Sales fell 9.5% in October, but new listings climbed
The Greater Toronto Area’s housing market continued to cool in October, with home sales dropping 9.5% year-over-year to 6,138 transactions, according to the Toronto Regional Real Estate Board (TRREB).
While buyers benefited from lower prices and softer mortgage rates, many remained on the sidelines amid ongoing economic uncertainty.
Buyers cautious despite more options
TRREB president Elechia Barry-Sproule said, “Buyers who are confident in their employment situation and ability to make their mortgage payments over the long term are benefitting from affordable housing market conditions relative to the past few years. However, many intending homebuyers remain on the sidelines due to uncertainty about their economic future.”
New listings rose 2.7% to 16,069, while active listings surged 17.2% to 27,808, giving buyers more choice and negotiating power.
The average selling price dropped 7.2% year-over-year to $1,054,372, and detached homes saw an even steeper decline, down 7.3% to $1,355,506. Condo apartments averaged $660,208, a 4.7% decrease.
Affordability improves, but confidence lags
“The monthly mortgage payment for an average-priced GTA home continued to trend lower in October, benefitting from both lower borrowing costs and lower selling prices. This means more buyers can now afford to purchase a home that meets their housing needs. Once we have more certainty on the economic front, including trade with the U.S. and China, home sales should increase,” said Jason Mercer, TRREB’s chief information officer.
Canada’s economy took a step back in August, with gross domestic product (GDP) contracting by 0.3%. That's a sharper decline than economists had anticipated.

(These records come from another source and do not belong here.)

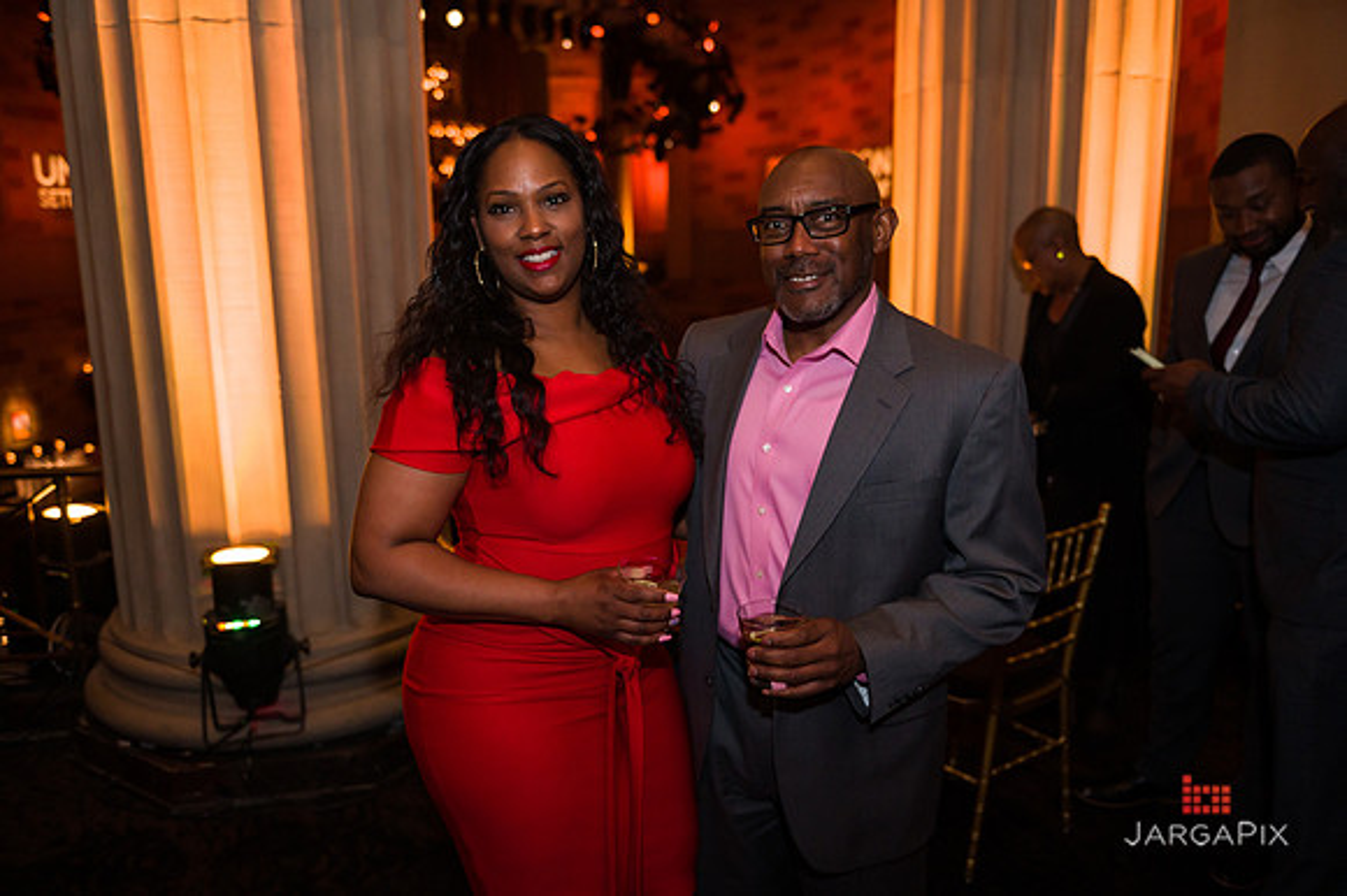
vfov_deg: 46.4
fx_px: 1047
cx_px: 674
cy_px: 448
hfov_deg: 65.5
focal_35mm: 28
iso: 1600
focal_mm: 28
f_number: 3.2
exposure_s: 1/200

TRREB CEO John DiMichele added, “Housing is essential economic infrastructure. As the population continues to grow, innovation and private capital are required to accelerate new construction across all housing types. Governments can help by modernizing tax rules, cutting buyer costs, and ending exclusionary zoning. Working together, we can rebuild confidence, create jobs, and deliver the homes Ontarians need. We have to act now.”
Meanwhile, Canada’s federal government unveiled a 2025 budget that marks a sharp pivot from previous years, with prime minister Mark Carney’s first fiscal plan prioritizing long-term investments over program spending, even as the deficit rises to $78.3 billion.
The government’s plan rests on $280 billion in investments over five years, with $115 billion earmarked for infrastructure, $110 billion for productivity and competitiveness, $30 billion for defense and security, and $25 billion for housing.
Broader market context and outlook
The sales-to-new-listings ratio (SNLR) for October hovered around 38%, well below the 50% threshold that typically signals a balanced market, and months of inventory climbed to 4.7—both indicators of a market tilting in favour of buyers.
The Bank of Canada’s overnight rate remained at 4.7%, and inflation in Toronto was reported at 2.3% in September, both factors shaping buyer sentiment.
With more inventory and softer prices, well-qualified buyers have new opportunities, but broad market momentum will likely remain subdued until economic confidence returns.